:: Available data

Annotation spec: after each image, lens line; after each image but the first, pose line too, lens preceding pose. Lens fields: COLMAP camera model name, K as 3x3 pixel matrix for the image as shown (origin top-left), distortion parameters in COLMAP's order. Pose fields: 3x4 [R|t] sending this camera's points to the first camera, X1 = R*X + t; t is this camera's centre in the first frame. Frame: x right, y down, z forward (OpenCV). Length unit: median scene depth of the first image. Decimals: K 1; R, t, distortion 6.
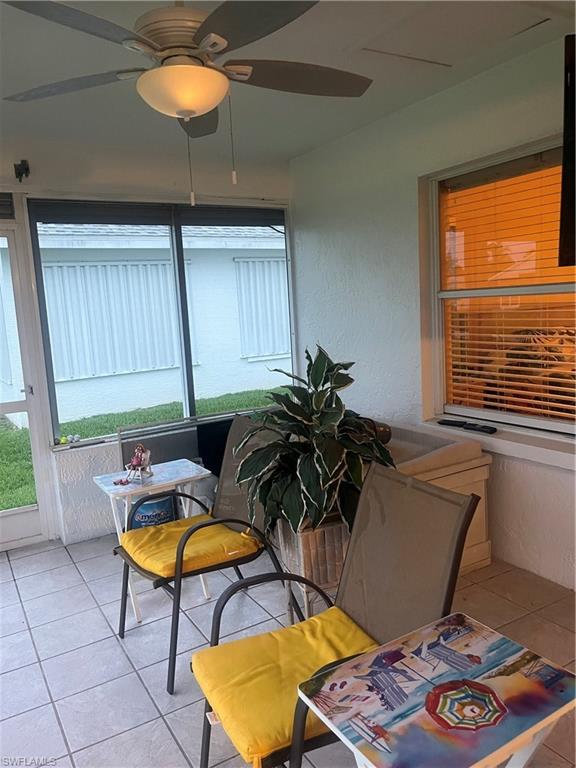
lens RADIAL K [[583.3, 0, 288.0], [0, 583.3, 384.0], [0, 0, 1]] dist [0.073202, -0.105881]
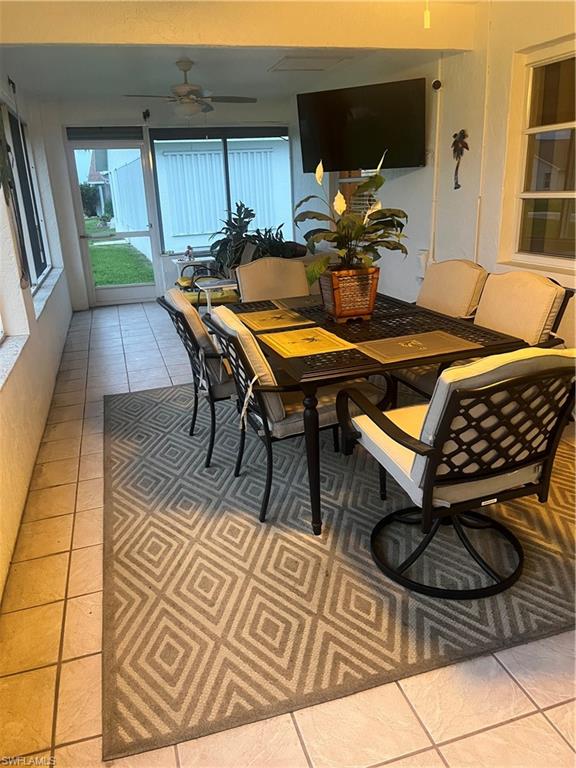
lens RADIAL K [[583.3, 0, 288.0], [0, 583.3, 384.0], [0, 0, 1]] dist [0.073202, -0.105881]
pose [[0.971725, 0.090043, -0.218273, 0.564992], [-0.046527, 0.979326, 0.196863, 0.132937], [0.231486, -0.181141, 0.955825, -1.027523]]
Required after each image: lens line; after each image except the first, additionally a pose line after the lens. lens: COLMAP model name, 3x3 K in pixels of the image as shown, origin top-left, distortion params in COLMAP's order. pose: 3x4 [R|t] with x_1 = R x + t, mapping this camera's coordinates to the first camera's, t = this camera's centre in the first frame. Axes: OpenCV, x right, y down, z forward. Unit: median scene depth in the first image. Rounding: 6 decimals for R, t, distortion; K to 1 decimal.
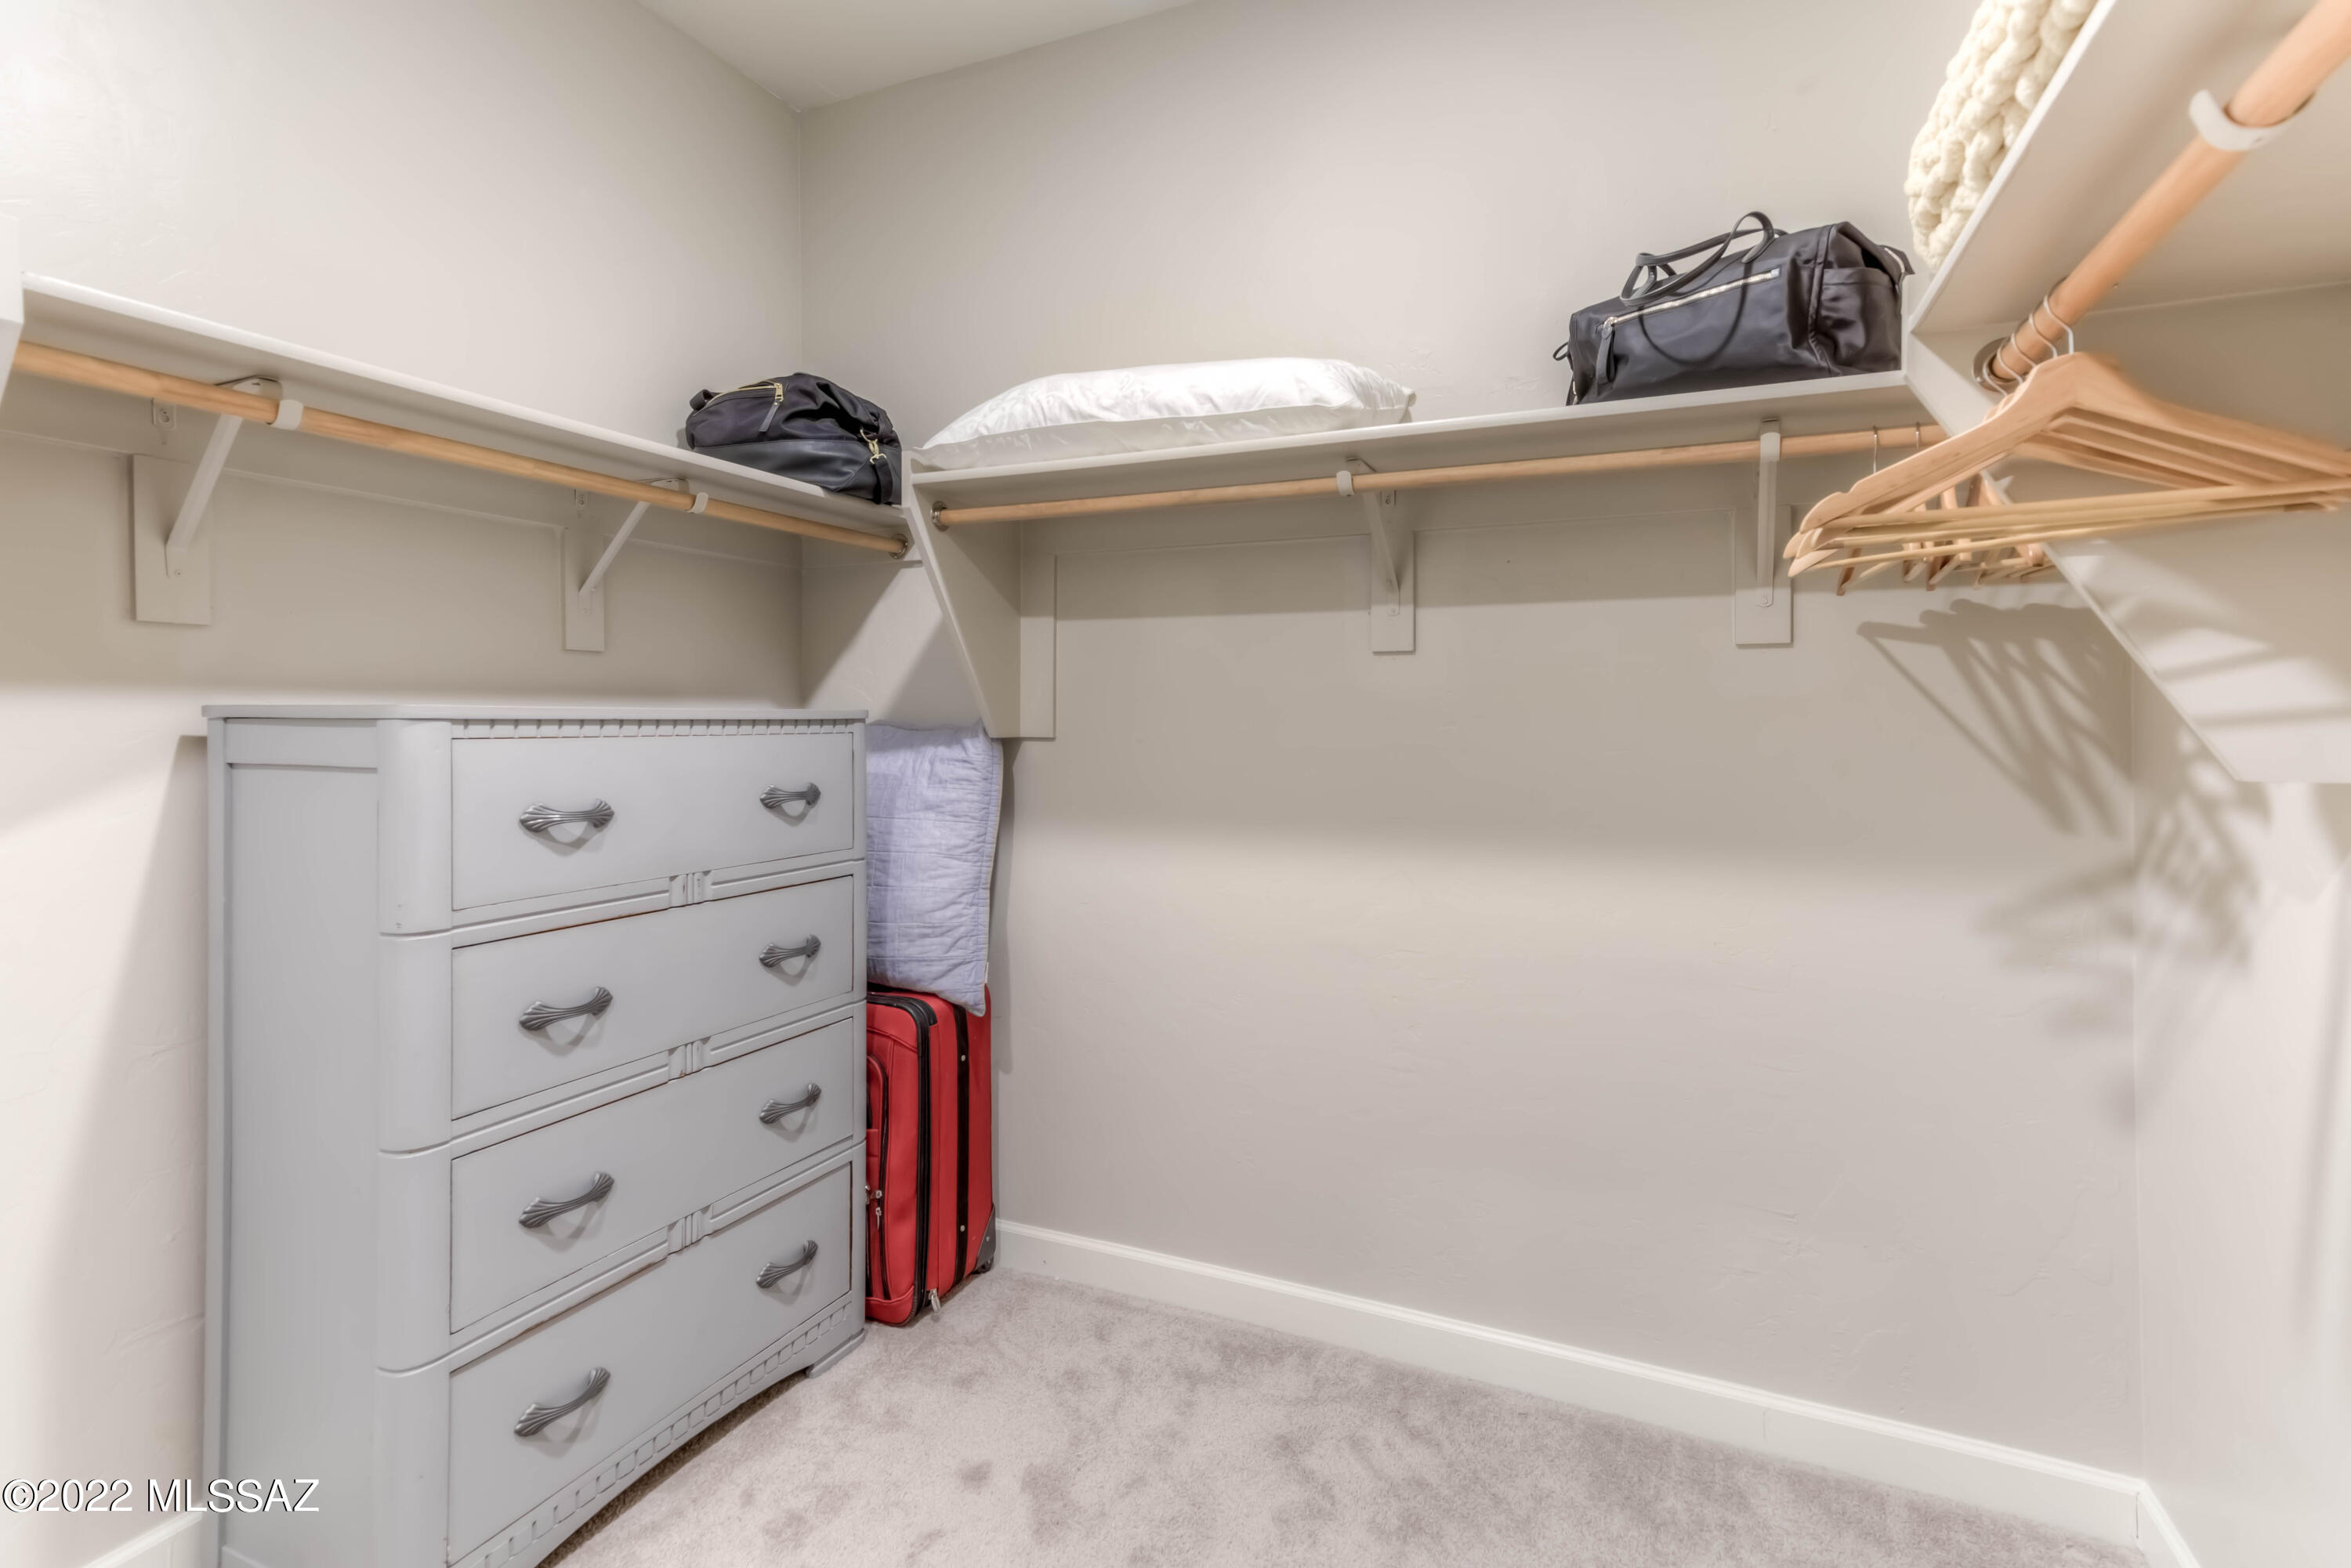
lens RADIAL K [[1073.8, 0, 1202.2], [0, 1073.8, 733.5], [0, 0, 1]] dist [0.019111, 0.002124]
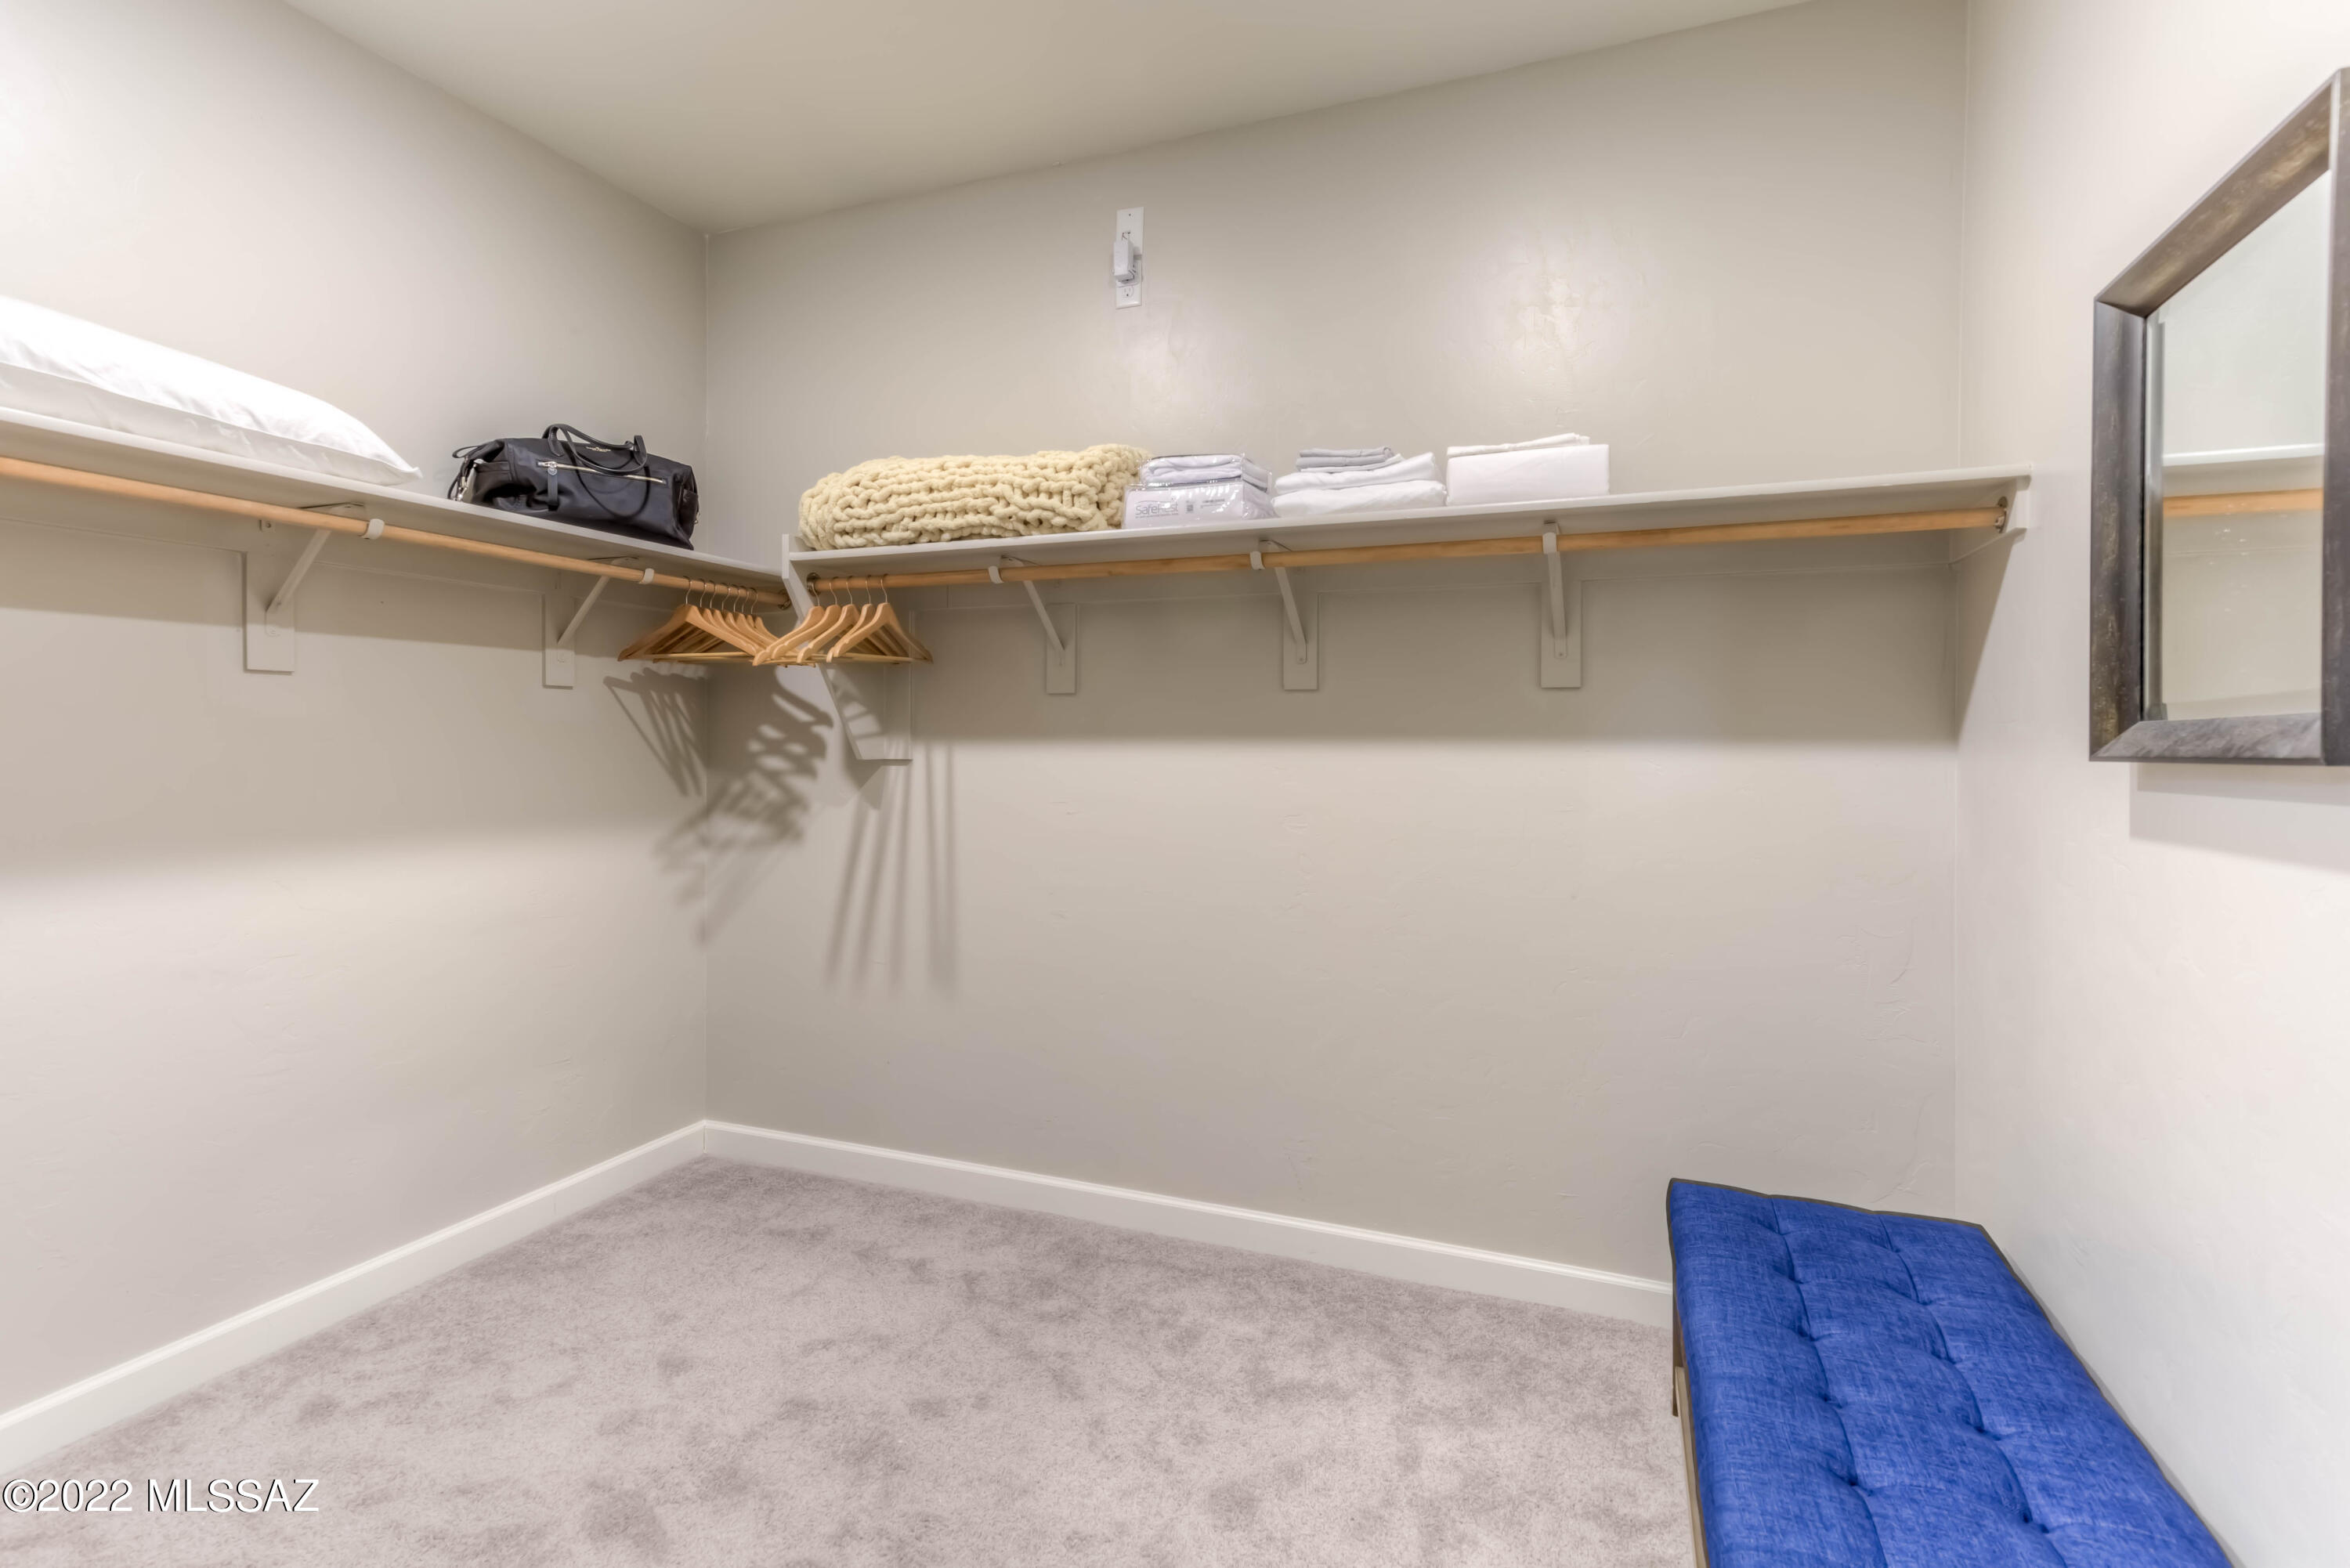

::::

• Problem requirements: The expected answer consists solely of the lines from the one with "Required after each" through the last line of the listing above, restated exactly, minus any pictures.

• Task solution:
Required after each image: lens line; after each image except the first, additionally a pose line after the lens. lens: COLMAP model name, 3x3 K in pixels of the image as shown, origin top-left, distortion params in COLMAP's order. pose: 3x4 [R|t] with x_1 = R x + t, mapping this camera's coordinates to the first camera's, t = this camera's centre in the first frame. Axes: OpenCV, x right, y down, z forward. Unit: median scene depth in the first image. Rounding: 6 decimals for R, t, distortion; K to 1 decimal.
lens RADIAL K [[1073.8, 0, 1202.2], [0, 1073.8, 733.5], [0, 0, 1]] dist [0.019111, 0.002124]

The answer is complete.